NEW YORK (Reuters) - New York City has agreed to pay up to $75 million to resolve a civil rights lawsuit accusing its police of engaging in a widespread pattern of issuing criminal summonses to individuals without probable cause in order to meet minimum quotas.
The deal, detailed in court papers filed in federal court in Manhattan, would resolve a long-running class action lawsuit brought by several plaintiffs who claimed they were issued summonses without probable cause that were later dismissed.
“We have achieved a landmark settlement in a civil rights case that advances the cause of justice,” said Elinor Sutton, a lawyer for the plaintiffs with the law firm Quinn Emanuel Urquart & Sullivan.
The lawsuit alleged the summonses violated defendants’ rights under the U.S. Constitution, including the Fourth Amendment, which requires that warrants be supported by probable cause.
Under the settlement, the New York City Police Department will issue guidance to reiterate that the department does not use quotas to mandate that officers make a particular number of arrests, summonses or stops, the city’s Law Department said.
The city will set aside $56.5 million to pay a maximum of $150 per person covered by the deal per incident, according to court papers. Another $18.5 million would go toward paying attorneys’ fees.
Under the settlement, which must be approved by U.S. District Judge Robert Sweet, any amount not claimed will revert back to the city, meaning the total payout could be significantly less.
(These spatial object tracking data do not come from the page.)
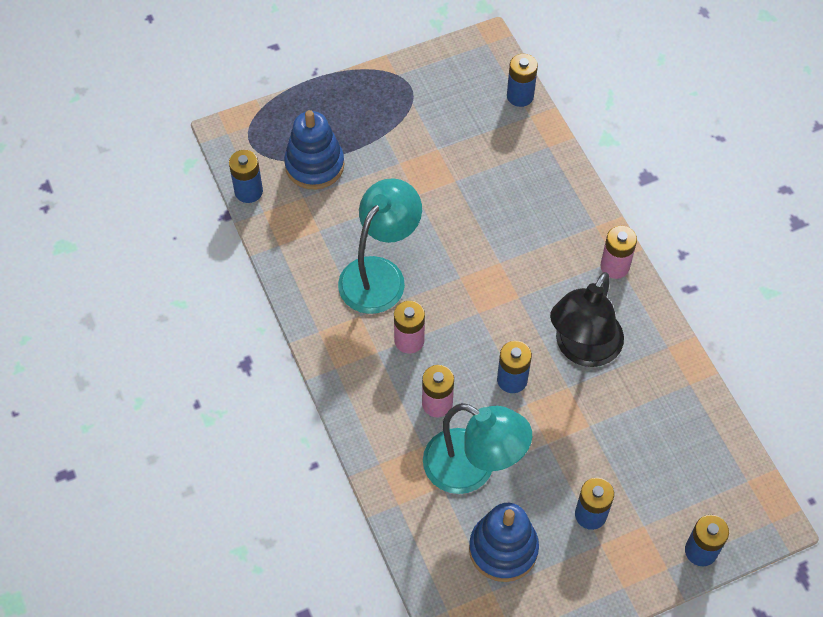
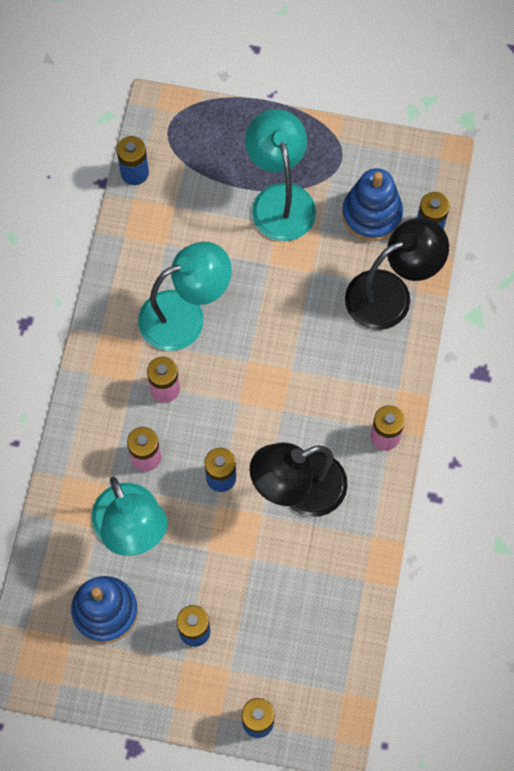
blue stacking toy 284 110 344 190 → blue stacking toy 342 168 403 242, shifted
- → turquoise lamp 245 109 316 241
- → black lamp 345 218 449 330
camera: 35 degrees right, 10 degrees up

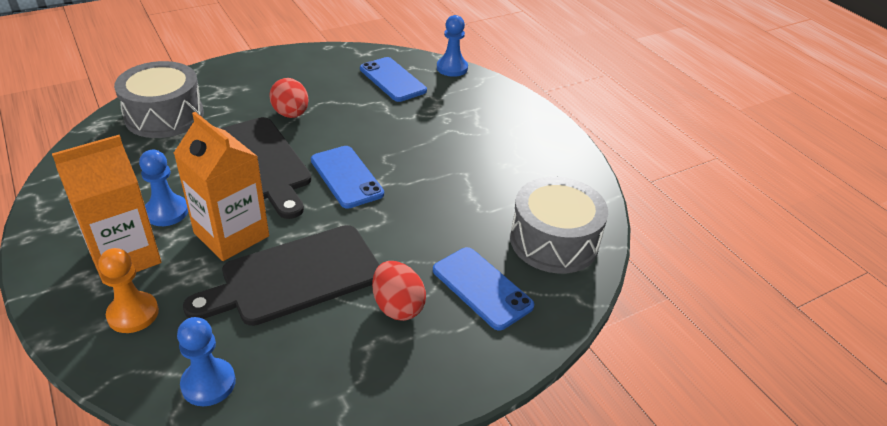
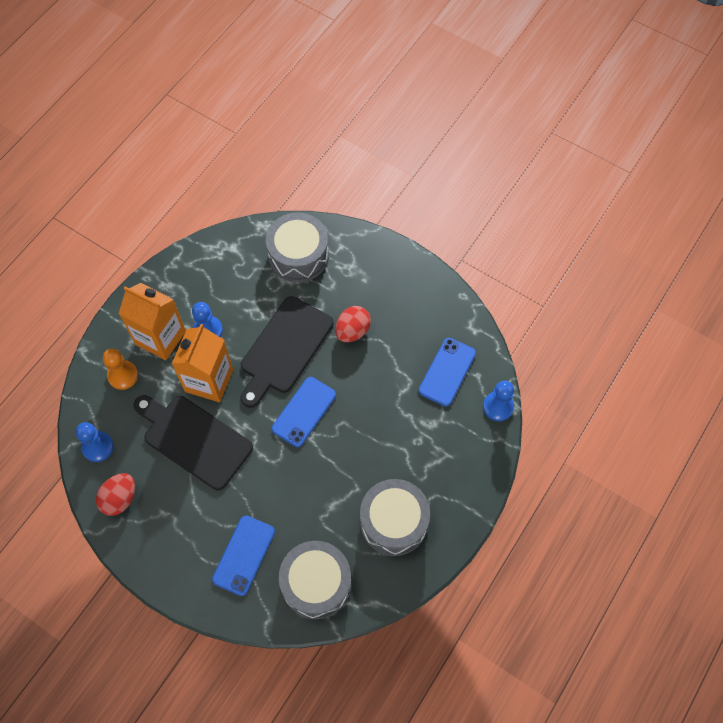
red egg 372 261 426 321 → red egg 96 473 135 516, shifted
- → grey drum 360 479 430 556
camera: 65 degrees right, 25 degrees up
The city also continues to deny the existence of a quota system.
The deal came on top of other reforms enacted under Mayor Bill de Blasio, who in June signed a law that would give the NYPD the ability to issue civil rather than criminal summonses for certain quality-of-life offenses.
“This settlement reflects the remarkable progress the NYPD has made to ensure that summonses are properly drafted and include sufficient details to document probable cause,” New York City Corporation Counsel Zachary Carter said in a statement.
Filed in 2010, the lawsuit alleged that the NYPD officers engaged in a pattern and practice in which they stop, searched, arrested and issued summonses to individuals regardless of whether a crime or violation occurred.
According to court papers, of the more than 3.86 million summonses issued by the NYPD from May 2007 to December 2015, 899,719 were dismissed on the grounds of being facially insufficient.